The assignment of individuals to the various hybrid classes with NEWHYBRID was performed by computing 100,000 MCMC iterations following 20,000 iterations discarded as burn-in (after checking for stationarity). The analysis was run with two population samples (which received a q > 0.95 during previous STRUCTURE runs) pre-assigned as parental (i.e., ‘z’ option in use), following suggestions by50.

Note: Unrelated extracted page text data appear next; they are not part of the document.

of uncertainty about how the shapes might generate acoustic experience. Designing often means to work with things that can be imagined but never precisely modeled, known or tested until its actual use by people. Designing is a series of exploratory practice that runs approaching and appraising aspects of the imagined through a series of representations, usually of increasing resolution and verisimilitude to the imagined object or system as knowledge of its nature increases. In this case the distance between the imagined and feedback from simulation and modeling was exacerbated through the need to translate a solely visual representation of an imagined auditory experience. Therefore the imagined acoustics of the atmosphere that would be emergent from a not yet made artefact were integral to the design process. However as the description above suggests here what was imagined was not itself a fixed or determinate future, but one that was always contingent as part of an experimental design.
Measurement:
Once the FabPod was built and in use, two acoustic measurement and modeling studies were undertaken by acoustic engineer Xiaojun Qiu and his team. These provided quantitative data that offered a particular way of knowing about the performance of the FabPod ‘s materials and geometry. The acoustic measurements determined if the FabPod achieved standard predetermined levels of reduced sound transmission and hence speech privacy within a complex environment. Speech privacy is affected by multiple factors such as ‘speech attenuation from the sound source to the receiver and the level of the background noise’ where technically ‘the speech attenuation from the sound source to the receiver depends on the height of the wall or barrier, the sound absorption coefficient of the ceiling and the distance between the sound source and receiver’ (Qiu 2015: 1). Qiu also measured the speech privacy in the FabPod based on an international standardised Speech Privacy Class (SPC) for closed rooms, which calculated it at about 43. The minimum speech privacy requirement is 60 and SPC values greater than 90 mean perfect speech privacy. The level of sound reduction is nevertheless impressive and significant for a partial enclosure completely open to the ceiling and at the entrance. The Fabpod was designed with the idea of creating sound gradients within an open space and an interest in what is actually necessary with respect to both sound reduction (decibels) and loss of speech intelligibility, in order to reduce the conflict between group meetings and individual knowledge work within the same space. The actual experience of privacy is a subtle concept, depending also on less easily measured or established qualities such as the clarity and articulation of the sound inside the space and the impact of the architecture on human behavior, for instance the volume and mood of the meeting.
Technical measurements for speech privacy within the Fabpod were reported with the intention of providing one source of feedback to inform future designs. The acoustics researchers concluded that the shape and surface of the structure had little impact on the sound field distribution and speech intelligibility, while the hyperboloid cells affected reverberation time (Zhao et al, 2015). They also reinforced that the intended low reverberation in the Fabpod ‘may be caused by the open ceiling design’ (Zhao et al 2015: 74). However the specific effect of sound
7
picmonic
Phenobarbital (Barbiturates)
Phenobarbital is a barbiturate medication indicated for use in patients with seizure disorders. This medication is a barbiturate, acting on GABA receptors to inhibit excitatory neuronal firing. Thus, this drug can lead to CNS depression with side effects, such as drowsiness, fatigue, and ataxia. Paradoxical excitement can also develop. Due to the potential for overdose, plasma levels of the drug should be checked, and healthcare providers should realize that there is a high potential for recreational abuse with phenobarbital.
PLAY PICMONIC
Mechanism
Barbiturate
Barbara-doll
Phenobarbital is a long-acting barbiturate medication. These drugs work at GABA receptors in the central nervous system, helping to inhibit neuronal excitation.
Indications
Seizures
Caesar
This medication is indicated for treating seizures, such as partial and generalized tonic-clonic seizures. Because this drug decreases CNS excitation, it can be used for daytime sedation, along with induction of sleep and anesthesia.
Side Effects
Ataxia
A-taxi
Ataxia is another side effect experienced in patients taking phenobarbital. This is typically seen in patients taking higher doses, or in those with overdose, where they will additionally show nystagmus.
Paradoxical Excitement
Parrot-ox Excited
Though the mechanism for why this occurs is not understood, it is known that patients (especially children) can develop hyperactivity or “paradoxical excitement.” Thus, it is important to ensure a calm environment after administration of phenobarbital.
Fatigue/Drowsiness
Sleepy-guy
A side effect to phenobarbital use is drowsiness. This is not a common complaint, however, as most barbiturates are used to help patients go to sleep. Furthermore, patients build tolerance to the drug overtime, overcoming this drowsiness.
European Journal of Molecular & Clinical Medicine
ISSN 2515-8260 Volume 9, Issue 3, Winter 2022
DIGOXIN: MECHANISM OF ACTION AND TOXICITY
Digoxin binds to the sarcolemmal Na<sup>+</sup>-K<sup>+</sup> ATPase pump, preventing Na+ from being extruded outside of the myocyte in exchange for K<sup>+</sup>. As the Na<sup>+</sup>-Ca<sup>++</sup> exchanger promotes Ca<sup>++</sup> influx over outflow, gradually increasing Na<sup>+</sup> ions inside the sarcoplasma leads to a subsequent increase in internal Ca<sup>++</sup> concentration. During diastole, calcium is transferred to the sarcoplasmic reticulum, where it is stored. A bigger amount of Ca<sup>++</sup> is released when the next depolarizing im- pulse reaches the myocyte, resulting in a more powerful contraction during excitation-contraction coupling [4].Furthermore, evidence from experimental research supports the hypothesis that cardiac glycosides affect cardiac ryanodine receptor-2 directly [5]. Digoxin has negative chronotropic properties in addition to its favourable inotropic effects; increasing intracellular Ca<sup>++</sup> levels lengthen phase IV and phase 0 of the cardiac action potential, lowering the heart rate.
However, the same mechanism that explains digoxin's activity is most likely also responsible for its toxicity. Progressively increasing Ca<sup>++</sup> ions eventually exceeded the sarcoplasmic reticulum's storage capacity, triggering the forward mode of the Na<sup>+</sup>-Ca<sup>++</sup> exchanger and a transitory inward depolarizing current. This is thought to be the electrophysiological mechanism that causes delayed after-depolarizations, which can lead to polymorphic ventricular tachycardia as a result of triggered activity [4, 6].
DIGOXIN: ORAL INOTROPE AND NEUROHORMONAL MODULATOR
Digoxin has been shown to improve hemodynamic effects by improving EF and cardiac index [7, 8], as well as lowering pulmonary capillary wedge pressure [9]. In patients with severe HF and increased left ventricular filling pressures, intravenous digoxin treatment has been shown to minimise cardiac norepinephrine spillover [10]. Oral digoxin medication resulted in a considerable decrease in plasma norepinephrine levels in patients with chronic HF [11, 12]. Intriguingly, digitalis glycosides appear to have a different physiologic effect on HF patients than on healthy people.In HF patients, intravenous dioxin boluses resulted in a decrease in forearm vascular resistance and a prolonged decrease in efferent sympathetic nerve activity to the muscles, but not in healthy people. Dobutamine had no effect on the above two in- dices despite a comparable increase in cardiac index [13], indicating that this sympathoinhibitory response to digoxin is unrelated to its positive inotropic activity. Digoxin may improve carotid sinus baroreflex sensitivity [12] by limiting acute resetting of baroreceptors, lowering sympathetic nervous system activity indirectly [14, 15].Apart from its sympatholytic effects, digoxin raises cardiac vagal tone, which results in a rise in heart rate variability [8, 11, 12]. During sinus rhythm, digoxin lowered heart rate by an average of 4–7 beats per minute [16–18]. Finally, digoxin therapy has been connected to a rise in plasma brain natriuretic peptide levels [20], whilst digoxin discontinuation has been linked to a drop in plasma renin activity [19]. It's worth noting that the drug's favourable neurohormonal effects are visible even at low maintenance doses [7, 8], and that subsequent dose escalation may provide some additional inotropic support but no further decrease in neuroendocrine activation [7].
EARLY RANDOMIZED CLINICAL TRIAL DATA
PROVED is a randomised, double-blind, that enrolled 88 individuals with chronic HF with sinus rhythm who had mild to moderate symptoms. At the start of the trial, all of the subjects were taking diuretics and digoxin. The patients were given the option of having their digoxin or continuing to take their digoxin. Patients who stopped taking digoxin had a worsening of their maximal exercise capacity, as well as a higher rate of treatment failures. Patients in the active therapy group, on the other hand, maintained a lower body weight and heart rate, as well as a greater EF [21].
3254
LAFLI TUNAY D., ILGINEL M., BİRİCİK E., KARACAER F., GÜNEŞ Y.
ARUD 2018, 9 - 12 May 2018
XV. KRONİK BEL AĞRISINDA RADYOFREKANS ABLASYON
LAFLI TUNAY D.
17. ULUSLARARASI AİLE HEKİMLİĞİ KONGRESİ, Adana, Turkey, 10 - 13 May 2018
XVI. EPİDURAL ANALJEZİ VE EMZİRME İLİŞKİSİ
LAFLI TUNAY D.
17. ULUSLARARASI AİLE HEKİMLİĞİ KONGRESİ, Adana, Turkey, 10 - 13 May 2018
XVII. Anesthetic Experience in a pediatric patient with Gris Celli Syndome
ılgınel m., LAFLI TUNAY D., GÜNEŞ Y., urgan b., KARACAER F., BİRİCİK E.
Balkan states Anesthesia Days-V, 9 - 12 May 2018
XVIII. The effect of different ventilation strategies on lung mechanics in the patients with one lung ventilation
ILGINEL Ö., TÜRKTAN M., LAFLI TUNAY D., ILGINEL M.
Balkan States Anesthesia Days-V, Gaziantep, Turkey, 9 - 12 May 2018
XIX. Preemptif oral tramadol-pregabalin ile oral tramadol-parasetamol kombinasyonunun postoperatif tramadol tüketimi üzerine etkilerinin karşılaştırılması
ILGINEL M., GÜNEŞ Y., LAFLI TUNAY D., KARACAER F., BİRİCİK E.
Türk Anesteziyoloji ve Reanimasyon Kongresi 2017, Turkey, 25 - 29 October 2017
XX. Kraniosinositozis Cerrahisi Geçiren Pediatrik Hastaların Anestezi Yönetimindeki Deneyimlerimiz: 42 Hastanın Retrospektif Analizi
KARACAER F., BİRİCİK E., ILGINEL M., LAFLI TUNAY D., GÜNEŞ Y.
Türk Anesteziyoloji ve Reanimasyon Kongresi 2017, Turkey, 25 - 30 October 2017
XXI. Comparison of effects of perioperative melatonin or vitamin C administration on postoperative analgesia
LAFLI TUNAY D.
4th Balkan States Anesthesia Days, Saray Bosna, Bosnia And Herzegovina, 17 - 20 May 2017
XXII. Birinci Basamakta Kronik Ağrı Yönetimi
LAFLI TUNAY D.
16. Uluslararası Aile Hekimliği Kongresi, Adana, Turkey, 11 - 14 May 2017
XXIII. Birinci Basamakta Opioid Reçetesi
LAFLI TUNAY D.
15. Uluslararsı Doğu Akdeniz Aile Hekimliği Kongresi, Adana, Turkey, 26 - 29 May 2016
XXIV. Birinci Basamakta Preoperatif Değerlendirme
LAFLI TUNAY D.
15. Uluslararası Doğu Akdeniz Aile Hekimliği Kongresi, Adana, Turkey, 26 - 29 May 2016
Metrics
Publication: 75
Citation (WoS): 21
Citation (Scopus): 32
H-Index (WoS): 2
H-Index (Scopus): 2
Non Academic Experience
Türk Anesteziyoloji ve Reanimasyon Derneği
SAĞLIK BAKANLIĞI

The best threshold values to confidently identify an individual as admixed in the STRUCTURE analyses, or to assign it to a particular hybrid class in NEWHYBRID, were identified using the approach of52. We selected 30 individuals receiving q > 0.95 during preliminary STRUCTURE runs and used them to simulate 100 individuals of each hybrid class (pure S. terdigitata, pure S. perspicillata, F1, F2, backcross to S. terdigitata and backcross to S. perspicillata) using the program HYBRIDLAB 1.053. This program generates hybrid genotypes by randomly sampling alleles at each locus as a function of the respective frequencies and assuming random mating, linkage equilibrium and markers' neutrality. No specific parameter settings are allowed by HYBRIDLAB. We repeated this procedure 10 times and ran the analyses with both STRUCTURE and NEWHYBRID using the same settings employed for the real dataset. Results based on simulated genotypes were used to estimate efficiency (the proportion of individuals in a group that were correctly identified), accuracy (the proportion of an identified group that truly belongs to that category) and performance (the product of efficiency and accuracy, varying from 0 [min] to 1 [max]) of the two methods under the threshold values 0.95, 0.90, 0.85, 0.80 and 0.75. Finally, for each method, the threshold value maximizing the overall performance of the model was retained and used to analyse the real dataset.